**INSTRUCTIONS TO FOLLOW:** After finding the line containing "0.01 | 0.874 |" below, please output that line and each following one through the line containing "A geographically diverse", exactly as written.
** Opening PROVIDED ENTRIES block **
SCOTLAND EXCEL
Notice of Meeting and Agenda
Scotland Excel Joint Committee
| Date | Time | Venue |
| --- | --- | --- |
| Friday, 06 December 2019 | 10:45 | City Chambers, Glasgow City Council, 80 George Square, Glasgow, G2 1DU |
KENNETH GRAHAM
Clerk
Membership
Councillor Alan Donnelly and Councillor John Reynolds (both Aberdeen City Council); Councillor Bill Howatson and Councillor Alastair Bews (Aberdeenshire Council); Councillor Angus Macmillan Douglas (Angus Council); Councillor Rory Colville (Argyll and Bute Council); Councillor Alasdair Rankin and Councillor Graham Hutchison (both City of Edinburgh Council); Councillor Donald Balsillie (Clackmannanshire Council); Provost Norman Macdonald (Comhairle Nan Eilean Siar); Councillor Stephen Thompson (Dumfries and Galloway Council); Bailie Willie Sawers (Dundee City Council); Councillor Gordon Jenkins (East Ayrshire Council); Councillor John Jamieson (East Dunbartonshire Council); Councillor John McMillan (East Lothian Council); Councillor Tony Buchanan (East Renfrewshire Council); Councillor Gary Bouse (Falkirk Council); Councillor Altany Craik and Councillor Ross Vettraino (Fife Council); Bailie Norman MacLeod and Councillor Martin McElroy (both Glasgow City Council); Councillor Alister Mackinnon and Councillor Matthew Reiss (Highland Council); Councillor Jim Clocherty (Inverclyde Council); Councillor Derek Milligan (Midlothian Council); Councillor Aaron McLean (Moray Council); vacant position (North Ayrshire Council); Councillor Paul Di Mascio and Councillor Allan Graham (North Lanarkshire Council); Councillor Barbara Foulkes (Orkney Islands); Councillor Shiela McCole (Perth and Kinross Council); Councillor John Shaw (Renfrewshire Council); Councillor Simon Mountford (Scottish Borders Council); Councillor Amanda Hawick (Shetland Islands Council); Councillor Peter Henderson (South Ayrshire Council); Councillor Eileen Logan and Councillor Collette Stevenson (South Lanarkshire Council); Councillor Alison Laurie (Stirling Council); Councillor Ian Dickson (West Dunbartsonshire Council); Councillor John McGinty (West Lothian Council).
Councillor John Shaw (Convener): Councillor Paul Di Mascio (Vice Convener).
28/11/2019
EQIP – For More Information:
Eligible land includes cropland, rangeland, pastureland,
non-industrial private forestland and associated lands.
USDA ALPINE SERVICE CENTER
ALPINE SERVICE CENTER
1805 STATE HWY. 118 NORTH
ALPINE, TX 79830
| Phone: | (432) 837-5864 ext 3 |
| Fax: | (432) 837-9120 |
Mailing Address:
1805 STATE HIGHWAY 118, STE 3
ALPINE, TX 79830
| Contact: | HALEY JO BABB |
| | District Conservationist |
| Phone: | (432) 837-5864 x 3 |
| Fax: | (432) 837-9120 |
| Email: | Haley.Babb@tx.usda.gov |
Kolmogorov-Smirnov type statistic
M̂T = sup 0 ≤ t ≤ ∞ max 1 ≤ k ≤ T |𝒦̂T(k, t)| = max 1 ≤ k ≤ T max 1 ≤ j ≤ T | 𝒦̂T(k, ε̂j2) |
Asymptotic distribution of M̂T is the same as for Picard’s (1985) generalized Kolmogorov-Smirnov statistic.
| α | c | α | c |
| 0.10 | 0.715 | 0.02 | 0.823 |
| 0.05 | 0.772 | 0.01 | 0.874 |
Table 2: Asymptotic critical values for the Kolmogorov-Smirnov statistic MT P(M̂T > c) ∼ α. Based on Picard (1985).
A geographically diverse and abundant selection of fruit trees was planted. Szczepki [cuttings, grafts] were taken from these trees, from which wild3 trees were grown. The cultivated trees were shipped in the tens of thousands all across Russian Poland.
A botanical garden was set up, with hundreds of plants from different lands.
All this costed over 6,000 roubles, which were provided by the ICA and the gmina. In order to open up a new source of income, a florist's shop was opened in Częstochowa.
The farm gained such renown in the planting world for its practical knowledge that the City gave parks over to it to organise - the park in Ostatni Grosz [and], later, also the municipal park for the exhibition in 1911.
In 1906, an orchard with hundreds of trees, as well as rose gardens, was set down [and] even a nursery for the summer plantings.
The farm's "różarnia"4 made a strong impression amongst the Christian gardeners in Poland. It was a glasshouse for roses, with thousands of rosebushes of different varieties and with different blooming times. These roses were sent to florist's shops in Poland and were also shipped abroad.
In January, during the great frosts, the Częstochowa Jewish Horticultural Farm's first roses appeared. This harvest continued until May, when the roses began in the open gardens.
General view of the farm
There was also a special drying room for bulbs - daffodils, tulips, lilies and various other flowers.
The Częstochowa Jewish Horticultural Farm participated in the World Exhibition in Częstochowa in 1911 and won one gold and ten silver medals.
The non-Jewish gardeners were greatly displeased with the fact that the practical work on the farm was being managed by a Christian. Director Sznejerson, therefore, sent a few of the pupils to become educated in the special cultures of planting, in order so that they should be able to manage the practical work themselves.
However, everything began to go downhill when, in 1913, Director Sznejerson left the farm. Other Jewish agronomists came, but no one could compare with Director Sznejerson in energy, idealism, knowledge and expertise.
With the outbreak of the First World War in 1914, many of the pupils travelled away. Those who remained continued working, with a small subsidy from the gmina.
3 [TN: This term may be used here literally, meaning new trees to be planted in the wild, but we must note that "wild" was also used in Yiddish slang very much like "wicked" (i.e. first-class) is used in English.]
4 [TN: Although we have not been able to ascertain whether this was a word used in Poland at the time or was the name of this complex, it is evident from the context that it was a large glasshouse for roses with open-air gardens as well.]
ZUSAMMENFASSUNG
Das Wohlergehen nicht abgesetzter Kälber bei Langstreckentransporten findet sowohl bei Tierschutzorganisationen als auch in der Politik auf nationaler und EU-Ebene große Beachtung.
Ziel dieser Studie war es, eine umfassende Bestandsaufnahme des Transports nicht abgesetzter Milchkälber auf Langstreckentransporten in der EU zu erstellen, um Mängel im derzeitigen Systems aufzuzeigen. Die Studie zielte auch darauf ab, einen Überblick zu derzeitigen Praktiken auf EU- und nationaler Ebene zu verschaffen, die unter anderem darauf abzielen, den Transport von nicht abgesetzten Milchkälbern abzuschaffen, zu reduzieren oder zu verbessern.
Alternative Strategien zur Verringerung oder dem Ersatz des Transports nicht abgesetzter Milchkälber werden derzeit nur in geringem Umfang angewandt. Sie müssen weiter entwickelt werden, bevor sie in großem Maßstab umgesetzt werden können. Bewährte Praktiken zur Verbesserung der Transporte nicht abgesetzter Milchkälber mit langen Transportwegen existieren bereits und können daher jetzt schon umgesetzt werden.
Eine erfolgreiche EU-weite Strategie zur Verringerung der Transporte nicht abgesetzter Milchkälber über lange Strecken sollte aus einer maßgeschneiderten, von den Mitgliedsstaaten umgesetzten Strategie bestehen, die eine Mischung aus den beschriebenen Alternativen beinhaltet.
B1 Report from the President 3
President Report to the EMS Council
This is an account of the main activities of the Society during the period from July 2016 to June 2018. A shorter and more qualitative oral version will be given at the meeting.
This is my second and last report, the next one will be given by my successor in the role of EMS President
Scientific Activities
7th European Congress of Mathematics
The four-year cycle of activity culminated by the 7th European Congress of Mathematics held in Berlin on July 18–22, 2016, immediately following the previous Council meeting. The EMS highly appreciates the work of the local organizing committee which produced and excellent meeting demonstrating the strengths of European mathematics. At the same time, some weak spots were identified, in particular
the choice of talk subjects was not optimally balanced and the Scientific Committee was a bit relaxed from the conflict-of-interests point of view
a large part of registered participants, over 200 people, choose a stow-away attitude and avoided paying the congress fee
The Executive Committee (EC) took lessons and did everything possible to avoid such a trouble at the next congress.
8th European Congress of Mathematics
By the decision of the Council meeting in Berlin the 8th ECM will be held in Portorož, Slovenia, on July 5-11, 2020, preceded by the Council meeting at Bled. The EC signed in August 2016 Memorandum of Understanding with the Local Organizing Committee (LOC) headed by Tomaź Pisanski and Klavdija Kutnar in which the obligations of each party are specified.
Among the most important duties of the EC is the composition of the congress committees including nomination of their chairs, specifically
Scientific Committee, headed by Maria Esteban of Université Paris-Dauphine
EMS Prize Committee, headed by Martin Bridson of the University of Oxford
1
** Closing PROVIDED ENTRIES block **
**FINISHED EXERCISE:**
| 0.05 | 0.772 | 0.01 | 0.874 |
Table 2: Asymptotic critical values for the Kolmogorov-Smirnov statistic MT P(M̂T > c) ∼ α. Based on Picard (1985).
A geographically diverse and abundant selection of fruit trees was planted. Szczepki [cuttings, grafts] were taken from these trees, from which wild3 trees were grown. The cultivated trees were shipped in the tens of thousands all across Russian Poland.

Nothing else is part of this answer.